Data supplied:
============
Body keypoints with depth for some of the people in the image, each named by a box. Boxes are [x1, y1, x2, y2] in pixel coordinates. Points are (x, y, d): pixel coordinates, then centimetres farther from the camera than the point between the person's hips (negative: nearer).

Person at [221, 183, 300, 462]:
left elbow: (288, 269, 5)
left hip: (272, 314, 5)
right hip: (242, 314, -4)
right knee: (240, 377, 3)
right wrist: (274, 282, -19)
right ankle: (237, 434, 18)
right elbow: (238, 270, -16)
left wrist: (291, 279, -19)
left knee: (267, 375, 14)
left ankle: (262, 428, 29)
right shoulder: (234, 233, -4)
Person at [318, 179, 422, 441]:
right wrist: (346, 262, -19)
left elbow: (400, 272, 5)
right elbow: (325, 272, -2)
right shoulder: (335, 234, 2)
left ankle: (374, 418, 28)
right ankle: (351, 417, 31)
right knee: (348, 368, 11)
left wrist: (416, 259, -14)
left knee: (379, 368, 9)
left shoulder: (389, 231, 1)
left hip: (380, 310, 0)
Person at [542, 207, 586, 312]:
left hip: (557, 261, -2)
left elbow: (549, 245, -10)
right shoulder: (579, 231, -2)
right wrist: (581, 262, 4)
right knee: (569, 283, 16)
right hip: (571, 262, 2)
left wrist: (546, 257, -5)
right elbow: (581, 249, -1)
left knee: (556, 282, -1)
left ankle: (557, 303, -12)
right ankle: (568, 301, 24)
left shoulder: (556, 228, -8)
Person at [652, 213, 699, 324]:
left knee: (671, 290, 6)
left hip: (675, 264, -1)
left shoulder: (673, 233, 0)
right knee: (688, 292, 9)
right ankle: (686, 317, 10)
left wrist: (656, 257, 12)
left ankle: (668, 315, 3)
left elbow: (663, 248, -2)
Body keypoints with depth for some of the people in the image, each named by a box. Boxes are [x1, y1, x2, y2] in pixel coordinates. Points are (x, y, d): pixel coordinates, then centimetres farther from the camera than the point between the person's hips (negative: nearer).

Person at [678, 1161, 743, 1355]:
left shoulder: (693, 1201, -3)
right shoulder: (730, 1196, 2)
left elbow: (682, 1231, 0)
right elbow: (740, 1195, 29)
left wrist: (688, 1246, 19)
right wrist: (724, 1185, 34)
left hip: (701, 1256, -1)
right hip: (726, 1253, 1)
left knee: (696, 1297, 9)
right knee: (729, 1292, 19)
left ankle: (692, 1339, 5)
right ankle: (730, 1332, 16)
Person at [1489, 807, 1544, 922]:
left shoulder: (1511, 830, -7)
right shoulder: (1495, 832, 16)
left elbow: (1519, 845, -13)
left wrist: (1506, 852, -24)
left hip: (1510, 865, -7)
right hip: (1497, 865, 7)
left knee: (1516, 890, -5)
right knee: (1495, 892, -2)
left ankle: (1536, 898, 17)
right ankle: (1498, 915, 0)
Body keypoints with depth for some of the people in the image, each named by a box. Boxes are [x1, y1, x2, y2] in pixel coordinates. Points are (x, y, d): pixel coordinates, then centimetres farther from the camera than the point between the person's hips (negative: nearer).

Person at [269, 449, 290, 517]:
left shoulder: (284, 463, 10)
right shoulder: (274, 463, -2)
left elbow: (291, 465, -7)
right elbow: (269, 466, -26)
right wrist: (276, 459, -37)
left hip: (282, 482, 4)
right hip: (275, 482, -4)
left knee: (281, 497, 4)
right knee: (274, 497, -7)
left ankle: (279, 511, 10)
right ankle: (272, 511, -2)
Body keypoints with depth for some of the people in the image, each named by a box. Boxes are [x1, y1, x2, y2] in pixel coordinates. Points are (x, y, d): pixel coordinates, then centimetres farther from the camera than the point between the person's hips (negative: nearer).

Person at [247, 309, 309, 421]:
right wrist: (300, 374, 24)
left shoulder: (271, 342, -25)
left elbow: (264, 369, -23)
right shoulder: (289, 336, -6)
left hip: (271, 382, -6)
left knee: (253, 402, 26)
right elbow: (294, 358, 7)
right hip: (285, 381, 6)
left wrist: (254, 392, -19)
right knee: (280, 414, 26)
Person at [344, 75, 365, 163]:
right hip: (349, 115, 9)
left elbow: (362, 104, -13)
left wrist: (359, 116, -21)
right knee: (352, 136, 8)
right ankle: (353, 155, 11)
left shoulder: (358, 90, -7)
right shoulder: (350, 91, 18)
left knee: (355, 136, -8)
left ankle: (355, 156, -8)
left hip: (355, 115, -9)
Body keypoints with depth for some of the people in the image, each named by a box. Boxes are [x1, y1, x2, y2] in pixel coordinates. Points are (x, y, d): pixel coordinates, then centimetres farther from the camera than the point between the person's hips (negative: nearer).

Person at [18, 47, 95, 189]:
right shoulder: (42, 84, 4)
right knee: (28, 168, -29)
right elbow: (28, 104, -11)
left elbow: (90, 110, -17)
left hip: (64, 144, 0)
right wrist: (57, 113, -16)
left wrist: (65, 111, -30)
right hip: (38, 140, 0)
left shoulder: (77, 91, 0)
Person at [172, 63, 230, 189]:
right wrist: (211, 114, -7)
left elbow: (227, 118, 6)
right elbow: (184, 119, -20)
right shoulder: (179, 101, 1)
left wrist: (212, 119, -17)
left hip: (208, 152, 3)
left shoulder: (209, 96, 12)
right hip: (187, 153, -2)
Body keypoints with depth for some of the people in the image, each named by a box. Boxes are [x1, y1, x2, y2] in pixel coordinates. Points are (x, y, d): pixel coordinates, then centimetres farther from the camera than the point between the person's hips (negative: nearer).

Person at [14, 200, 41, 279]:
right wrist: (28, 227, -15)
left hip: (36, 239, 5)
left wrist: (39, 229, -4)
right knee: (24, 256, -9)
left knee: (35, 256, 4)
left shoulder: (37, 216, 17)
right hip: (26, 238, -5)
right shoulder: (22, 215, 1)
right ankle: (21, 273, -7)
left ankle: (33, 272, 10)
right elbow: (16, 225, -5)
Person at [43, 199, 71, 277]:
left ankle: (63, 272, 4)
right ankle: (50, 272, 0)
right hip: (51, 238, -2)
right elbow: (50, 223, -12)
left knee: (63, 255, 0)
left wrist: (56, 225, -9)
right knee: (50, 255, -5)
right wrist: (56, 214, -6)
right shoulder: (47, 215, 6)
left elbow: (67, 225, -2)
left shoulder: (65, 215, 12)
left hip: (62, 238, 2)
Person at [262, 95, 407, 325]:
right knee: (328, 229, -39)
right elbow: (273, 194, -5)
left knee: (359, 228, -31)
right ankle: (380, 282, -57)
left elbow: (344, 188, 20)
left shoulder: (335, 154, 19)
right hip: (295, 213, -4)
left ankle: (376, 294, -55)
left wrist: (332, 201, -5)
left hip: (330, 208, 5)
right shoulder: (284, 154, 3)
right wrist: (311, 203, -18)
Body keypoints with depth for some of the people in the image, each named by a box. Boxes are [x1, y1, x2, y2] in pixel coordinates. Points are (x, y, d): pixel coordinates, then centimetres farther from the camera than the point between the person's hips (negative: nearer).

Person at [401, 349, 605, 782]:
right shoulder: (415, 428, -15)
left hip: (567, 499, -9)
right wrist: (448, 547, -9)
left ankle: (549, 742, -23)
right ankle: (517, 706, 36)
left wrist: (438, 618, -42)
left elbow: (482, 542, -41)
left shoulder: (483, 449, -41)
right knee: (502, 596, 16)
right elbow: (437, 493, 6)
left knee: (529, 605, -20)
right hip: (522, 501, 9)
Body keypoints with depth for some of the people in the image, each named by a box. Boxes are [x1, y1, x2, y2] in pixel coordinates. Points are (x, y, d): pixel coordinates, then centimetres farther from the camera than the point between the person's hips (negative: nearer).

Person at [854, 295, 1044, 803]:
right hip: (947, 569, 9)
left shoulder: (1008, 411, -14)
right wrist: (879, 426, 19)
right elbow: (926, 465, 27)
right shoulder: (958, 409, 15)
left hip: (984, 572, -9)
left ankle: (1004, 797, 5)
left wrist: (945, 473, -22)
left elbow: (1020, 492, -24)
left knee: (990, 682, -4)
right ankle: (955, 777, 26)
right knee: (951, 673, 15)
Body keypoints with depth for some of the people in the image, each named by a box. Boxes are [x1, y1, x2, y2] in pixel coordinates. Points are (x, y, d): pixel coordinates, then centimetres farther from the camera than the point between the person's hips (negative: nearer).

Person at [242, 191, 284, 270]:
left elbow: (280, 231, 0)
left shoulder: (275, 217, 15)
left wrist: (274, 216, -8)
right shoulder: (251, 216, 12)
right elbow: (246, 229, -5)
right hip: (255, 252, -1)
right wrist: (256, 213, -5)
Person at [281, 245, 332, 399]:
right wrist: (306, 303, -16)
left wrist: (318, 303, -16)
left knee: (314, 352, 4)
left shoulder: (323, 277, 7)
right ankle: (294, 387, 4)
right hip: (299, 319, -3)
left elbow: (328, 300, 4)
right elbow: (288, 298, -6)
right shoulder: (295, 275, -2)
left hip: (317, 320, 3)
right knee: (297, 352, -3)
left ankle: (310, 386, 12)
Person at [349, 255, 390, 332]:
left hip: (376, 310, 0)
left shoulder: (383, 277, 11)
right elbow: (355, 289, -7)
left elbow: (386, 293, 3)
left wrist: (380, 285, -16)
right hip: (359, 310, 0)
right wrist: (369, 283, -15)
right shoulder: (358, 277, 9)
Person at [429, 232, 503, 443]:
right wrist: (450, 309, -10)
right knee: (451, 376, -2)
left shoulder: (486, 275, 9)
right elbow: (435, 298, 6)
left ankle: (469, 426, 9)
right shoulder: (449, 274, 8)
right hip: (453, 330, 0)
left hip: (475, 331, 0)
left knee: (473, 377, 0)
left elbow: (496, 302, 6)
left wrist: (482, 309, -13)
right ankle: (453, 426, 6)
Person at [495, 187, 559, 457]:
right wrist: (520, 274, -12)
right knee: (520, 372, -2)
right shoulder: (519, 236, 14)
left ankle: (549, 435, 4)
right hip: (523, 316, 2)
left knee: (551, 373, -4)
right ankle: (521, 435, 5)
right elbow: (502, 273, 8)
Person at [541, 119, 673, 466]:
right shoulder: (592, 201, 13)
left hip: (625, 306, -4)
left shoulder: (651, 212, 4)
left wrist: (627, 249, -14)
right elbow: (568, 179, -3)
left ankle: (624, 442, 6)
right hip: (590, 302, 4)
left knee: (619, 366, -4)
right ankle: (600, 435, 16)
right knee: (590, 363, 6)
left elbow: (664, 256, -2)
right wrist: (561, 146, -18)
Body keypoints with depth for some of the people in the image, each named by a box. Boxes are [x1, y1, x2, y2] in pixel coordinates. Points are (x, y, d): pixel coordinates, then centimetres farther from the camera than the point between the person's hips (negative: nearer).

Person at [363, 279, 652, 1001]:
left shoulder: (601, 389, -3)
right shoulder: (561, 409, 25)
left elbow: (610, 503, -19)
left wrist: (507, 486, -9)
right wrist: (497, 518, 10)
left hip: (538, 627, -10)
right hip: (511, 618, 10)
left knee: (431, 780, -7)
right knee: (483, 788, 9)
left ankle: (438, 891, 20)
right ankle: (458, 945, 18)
============
Aim of the exercise:
Of the entries above, transcribe exactly those lines that fall between the line containing "right wrist: (300, 374, 24)" and the line containing "right knee: (280, 414, 26)", together with those two lines.

Answer to this problem:
right wrist: (300, 374, 24)
left shoulder: (271, 342, -25)
left elbow: (264, 369, -23)
right shoulder: (289, 336, -6)
left hip: (271, 382, -6)
left knee: (253, 402, 26)
right elbow: (294, 358, 7)
right hip: (285, 381, 6)
left wrist: (254, 392, -19)
right knee: (280, 414, 26)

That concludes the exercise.